Llevábamos trece meses juntas...



“Los hijos son las anclas que atan a la vida a las madres” (Sófocles)

    Hace poco se incorporó mi hija a su trabajo, después de haber estado cuatro meses de baja por maternidad. Le pregunté cómo se sentía unos días antes de hacerlo. Me contestó: “no muy bien, porque llevamos treces meses juntas, sin separarnos la una de la otra”. Y me hizo pensar y recordar.

    Me hizo pensar que para que su hija, mi nieta, esté tan viva, tan despierta, tan guapa, tan maravillosa, ha sido fundamental su madre. También, aunque menos, lo fue su padre, ya que sin él Valentina no sería Valentina. Pero mi hija estuvo alimentándola, cuidándola, acariciándola durante nueve meses, desde el mismísimo momento que fue engendrada. Y siguió alimentándola, cuidándola después de nacer, acariciándola y estimulándola, sin dejarla un momento, salvo los que pasa con su padre cuando él la saca a pasear, metida en la mochila delante de su pecho y sin parar de besarla, o la lleva a la piscina.

    Y me hizo recordar muchas cosas. Aquella cena de la noche de Reyes cuando nos entregó un sobre como regalo, y dentro del sobre una tarjeta en la que nos decía que íbamos a ser abuelos. El mejor regalo de nuestra vida.

    Lo guapa que estaba, aún más que antes, después de quedar embarazada. Lo mismo que le había sucedido a su madre, en cada uno de los tres embarazos, y aún más con esas manchas marrones en la cara, las melasmas o paño de la embarazada, que tan bien le sentaban.

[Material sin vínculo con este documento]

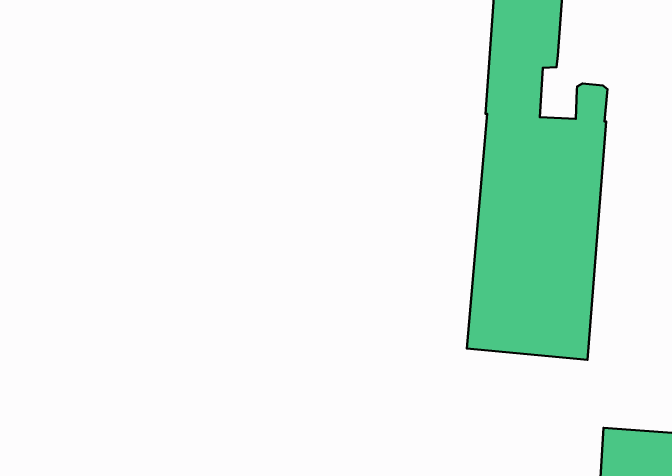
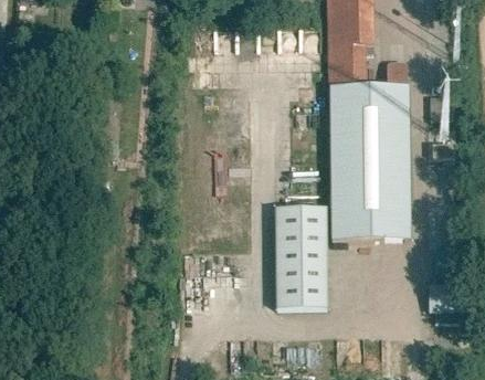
building: none -> [276,205,326,308]

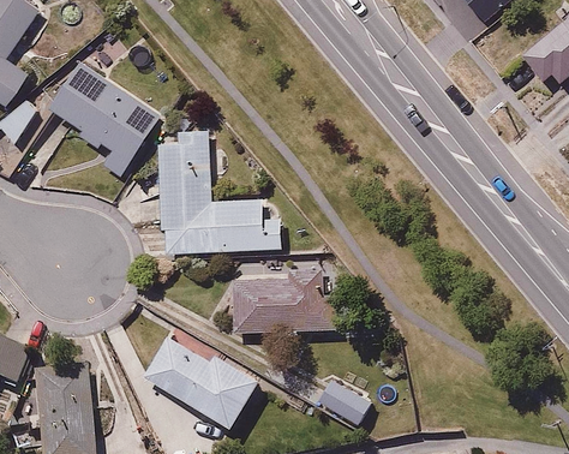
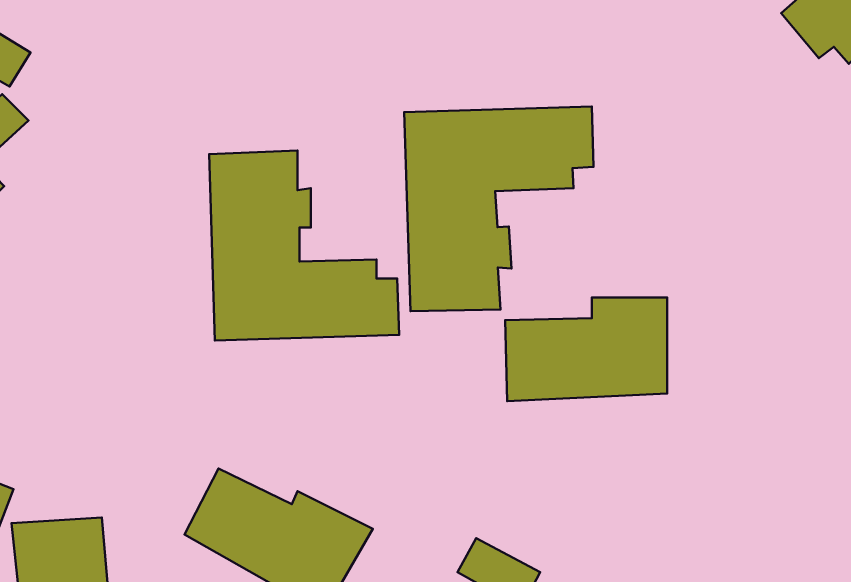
building: [48,52,161,172] -> none
building: none -> [404,107,593,311]
building: [230,269,334,335] -> [505,298,667,401]

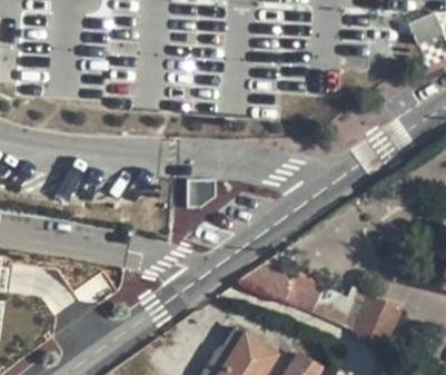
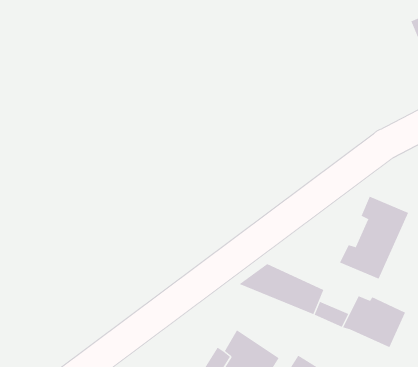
building: none -> [339,196,409,279]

    El cariño y la felicidad que se le percibía cuando acariciaba su barriga al principio, y aún más, después, cuando comenzó a notar los movimientos y los pies de su hija o su hijo -no quiso saber el sexo de lo que llevaba en el vientre hasta el momento del parto- dándole pataditas.

    El dolor que sentía poco antes del parto, que pronto se desvanecía y cambiaba por una felicidad infinita, que se le notaba en la cara, cuando subía de la sala de partos con Valentina en la cama, a su lado.

    Lo preocupada que estaba después por si ella sola no la alimentaba suficientemente bien, a pesar de que todos veíamos como crecía de día en día, y lo espabilada y guapa que seguía estando.

    Claro que en todos estos treces meses también ha sido muy importante su marido, el padre de Valentina, porque siempre tuvo en cuenta, y estoy seguro que lo seguirá teniendo, lo que dijo el clérigo estadounidense Theodore Hesburg: “amar a la madre de sus hijos es lo mejor que un padre puede hacer por sus hijos”.

    Le dije o debí decir a mi hija que si hubiese nacido antes, hace muchos años, seguiría sin separase de ella mucho más tiempo, pero ahora las cosas han cambiado. Las madres trabajan tanto o más que los padres, dentro y fuera de casa. Pero estoy seguro que, aun no pudiendo seguir las veinticuatro horas del día a su lado, será una madre buenísima, como lo fue y lo es la suya.

    Ernest Bersot dijo que hay muchas maravillas en el universo, pero la obra maestra de la creación es el corazón materno. Y le digo ahora a mi hija que recuerde lo que dijo Napoleón: “el porvenir de un hijo es siempre obra de su madre”, y Abraham Lincoln: “todo lo que soy o espero ser se lo debo a la angelical solicitud de mi madre”.